A gorgeous sunset treated the team at the end of a long day

Initial Google Earth scouting revealed that the majority of the trip would be off trail with several canyons and waterfalls to navigate. Anticipating a high accumulation of deadfall in the wake of the fire and high flows from a late runoff, surveying progress slowed.

The terrain proved exceptionally difficult to navigate, and morning light of the third day found our crew sitting on a tailgate next to the dam on Caples Lake stretching sore muscles and preparing a different approach to the survey.

The night before consisted of a six-mile evacuation, a two-hour hitchhike back to the trailhead and a short, restless night of sleep in the parking lot. After two days of trudging up the deadfall choked creek, our crew encountered a series of raging stream crossings. After successfully fording two of them, we became trapped between a deeper, more violent stream crossing and a 100-foot canyon. Safety dictated a retreat, so we turned back. We spent significant time and effort to document conditions on only 75 percent of the stream.

Some rough terrain while surveying Caples Creek

Through a combination of determination, a Garmin inReach, a team of generous researchers from UC Davis with a vehicle and support from other TU staff, we reset for the third day. We hiked downstream from the dam to survey a new section and complete the survey.

A healthy river thanks to prescribed burns

​The complied data lives in a public Google Earth Tour.

Surprisingly, our data indicated that Caples Creek is a healthy, dynamic river and responded well to the ravages of the Caldor Fire​. This report from the Sierra Nevada Conservancy noted that

The Caples Project was one of the largest treated areas in the Caldor Fire burn area. While the edges of the Caples Project burned, the project landscape as a whole was resilient, despite the extreme heat and drought of the 2021 fire season. It was a rare place in the wildland where the fire slowed down and changed course, even as high winds drove it up and over the crest of the Sierra Nevada.

The scenery while surveying is stellar

During our survey, we found very few places where sediment input appeared excessive, and for the most part, the amount of sediment and structure found in the creek appeared to provide good to excellent habitat conditions for trout. ​

The many log jams we documented provided fantastic fish habitat, and in some cases were even pushing water into older, previously disconnected oxbows. ​Sediment deposition took place in pocket floodplains where a healthy riparian buffer continues to form. ​We saw—and caught—many trout around log jams. The lower part of the reach contained exclusively wild rainbow trout, while the upper third of the stream hosted wild brook trout.
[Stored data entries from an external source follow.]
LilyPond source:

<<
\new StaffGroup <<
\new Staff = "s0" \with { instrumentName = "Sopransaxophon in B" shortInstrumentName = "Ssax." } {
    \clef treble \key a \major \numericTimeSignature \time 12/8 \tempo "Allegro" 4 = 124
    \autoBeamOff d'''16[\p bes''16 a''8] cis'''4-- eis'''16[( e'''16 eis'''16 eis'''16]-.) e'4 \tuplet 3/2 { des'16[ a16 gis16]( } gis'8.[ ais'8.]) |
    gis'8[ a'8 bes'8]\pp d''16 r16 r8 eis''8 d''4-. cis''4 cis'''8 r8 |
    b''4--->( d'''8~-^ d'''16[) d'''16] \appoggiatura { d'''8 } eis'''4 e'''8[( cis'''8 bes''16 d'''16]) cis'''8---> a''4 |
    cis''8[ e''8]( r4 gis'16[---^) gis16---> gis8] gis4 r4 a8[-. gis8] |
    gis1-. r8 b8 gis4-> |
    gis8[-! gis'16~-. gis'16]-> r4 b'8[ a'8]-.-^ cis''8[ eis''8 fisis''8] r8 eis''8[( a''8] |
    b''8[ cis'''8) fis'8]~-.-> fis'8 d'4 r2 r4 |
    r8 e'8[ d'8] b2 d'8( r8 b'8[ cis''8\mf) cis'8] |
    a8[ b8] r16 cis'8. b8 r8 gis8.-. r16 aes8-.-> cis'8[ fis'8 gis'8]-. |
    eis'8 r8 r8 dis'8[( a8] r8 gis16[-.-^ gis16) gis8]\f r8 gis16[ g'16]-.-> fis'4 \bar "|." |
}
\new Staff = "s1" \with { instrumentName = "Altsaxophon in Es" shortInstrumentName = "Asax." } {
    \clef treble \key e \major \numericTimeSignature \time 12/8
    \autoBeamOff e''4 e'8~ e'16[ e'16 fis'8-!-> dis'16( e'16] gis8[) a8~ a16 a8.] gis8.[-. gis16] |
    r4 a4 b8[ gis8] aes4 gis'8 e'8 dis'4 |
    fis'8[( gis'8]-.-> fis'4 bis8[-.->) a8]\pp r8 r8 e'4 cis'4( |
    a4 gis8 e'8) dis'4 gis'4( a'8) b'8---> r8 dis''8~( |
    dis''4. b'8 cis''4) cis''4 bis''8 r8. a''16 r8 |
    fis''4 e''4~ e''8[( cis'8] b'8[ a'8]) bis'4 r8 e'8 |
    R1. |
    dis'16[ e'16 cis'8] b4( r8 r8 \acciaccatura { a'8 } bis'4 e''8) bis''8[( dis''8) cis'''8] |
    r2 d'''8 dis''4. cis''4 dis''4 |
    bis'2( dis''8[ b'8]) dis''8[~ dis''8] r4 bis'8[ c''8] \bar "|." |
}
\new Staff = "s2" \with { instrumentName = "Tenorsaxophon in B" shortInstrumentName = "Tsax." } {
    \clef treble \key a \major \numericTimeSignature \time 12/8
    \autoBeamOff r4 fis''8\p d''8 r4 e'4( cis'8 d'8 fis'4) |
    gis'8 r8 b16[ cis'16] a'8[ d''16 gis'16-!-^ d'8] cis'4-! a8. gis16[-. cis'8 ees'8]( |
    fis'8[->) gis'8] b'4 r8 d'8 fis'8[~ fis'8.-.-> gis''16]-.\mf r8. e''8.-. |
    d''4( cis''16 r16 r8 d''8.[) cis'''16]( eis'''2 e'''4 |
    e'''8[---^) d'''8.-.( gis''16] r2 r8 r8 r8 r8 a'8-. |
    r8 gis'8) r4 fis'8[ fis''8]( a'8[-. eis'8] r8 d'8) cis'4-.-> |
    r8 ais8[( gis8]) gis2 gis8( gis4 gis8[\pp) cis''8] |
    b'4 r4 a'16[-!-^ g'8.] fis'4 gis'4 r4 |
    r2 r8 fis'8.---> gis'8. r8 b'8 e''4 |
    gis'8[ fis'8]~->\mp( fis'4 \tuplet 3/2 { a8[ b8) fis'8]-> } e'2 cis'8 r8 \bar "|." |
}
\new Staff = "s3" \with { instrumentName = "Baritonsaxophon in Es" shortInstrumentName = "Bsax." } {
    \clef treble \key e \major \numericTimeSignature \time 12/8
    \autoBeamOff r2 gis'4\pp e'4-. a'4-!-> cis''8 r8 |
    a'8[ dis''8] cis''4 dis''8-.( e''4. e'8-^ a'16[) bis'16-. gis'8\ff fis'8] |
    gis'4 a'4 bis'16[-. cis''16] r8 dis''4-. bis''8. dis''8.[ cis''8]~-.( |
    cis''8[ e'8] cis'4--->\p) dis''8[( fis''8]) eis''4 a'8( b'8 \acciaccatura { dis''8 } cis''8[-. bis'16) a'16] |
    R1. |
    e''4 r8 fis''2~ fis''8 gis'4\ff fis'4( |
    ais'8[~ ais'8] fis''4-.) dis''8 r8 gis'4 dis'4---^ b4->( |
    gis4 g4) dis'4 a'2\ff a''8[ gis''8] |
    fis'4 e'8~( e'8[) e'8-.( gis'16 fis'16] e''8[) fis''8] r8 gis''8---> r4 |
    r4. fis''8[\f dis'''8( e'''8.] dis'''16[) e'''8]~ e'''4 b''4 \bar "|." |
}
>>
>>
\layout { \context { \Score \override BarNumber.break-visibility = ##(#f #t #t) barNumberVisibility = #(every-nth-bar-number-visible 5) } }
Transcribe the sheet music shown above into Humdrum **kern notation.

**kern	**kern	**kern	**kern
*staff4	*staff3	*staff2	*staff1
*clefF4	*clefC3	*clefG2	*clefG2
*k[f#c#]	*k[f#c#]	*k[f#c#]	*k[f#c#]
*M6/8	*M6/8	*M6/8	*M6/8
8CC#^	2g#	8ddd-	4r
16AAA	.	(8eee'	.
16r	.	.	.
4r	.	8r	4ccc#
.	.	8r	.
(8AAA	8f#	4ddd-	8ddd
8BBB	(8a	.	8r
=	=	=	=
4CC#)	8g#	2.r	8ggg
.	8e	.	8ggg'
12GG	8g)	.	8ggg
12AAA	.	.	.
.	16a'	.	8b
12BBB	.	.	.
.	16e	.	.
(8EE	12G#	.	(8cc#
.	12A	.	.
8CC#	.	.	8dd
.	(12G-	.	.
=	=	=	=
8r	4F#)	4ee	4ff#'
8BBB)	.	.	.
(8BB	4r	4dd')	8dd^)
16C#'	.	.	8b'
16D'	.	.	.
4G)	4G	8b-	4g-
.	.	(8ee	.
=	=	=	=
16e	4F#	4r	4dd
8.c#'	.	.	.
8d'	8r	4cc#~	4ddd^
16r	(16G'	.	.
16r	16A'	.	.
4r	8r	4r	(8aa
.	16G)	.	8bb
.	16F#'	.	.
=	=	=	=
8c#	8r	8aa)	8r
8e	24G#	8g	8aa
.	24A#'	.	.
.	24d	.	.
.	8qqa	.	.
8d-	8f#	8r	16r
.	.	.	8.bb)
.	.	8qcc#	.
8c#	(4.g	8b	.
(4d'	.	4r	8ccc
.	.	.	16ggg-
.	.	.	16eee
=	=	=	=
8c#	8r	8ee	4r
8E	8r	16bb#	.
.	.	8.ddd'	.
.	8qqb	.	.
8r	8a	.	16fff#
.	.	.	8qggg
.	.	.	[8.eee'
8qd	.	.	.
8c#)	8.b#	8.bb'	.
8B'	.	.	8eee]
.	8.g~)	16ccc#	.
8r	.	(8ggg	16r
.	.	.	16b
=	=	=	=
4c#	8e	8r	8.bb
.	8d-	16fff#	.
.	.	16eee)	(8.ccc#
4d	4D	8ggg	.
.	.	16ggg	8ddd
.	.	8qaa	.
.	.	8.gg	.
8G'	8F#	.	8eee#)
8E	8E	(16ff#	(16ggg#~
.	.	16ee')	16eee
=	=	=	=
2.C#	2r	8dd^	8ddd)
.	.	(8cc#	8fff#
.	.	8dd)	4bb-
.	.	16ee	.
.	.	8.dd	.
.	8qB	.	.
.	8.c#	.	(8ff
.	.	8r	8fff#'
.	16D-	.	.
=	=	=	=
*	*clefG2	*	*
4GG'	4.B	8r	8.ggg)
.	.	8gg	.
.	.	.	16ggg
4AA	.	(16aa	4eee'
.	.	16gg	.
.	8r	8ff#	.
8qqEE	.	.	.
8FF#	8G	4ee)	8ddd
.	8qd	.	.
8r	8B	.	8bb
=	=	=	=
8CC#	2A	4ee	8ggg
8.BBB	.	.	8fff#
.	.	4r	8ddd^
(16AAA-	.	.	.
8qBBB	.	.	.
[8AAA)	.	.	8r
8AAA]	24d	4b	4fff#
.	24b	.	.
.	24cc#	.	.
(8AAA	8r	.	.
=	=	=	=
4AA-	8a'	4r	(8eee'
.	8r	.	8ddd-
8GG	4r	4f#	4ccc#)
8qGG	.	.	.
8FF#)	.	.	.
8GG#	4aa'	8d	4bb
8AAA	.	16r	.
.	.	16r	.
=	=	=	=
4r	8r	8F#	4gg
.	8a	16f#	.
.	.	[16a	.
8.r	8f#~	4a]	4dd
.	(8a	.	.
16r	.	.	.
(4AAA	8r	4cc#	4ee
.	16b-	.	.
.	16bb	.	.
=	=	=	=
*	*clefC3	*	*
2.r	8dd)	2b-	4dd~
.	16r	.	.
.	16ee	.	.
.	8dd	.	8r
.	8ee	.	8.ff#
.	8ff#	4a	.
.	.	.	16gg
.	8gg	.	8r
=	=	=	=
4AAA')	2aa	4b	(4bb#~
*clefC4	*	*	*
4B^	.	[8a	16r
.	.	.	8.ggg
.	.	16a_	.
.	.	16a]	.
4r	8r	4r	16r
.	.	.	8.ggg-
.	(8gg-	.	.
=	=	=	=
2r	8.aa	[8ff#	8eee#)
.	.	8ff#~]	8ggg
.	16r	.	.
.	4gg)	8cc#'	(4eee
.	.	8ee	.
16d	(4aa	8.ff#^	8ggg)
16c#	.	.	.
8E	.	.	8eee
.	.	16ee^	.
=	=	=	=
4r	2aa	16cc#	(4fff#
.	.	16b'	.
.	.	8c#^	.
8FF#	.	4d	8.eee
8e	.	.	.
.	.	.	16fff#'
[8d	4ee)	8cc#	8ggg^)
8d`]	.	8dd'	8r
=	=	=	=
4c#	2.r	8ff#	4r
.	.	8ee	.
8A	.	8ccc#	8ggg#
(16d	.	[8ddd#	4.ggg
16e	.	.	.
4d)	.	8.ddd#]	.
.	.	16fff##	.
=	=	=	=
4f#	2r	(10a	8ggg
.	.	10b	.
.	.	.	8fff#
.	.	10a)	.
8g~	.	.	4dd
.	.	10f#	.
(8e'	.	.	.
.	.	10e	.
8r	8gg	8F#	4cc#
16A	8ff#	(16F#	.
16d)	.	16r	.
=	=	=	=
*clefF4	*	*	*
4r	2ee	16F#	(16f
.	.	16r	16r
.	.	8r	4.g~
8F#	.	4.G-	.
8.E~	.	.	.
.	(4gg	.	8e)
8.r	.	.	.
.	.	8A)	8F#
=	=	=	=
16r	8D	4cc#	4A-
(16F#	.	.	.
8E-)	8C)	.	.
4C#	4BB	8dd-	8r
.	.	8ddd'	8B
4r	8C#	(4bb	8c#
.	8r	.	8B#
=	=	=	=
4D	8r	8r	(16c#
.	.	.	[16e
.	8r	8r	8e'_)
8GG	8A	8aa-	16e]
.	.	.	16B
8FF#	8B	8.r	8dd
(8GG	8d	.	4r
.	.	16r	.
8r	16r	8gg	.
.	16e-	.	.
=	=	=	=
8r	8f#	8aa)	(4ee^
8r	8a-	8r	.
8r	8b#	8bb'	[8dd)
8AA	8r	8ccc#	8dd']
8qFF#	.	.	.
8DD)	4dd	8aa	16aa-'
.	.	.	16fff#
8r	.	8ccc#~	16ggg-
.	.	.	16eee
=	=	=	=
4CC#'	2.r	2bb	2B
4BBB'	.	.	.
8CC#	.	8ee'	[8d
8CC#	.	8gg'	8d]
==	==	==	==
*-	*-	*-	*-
Conditions on Caples Creek will continue to change for a number of years. Long-term monitoring is planned to evaluate the health of the fishery—and TU will continue to play an important role in that effort, but multiple sources report that past fuels reduction projects significantly mitigated damage from the fire.

Without Roadless Areas our native and wild trout are unlikely to continue to thrive as they have in the Caples Creek Roadless Area. And without the ability to mitigate catastrophic wildfires with prescribed burns in these areas, trout habitat loss could be devastating.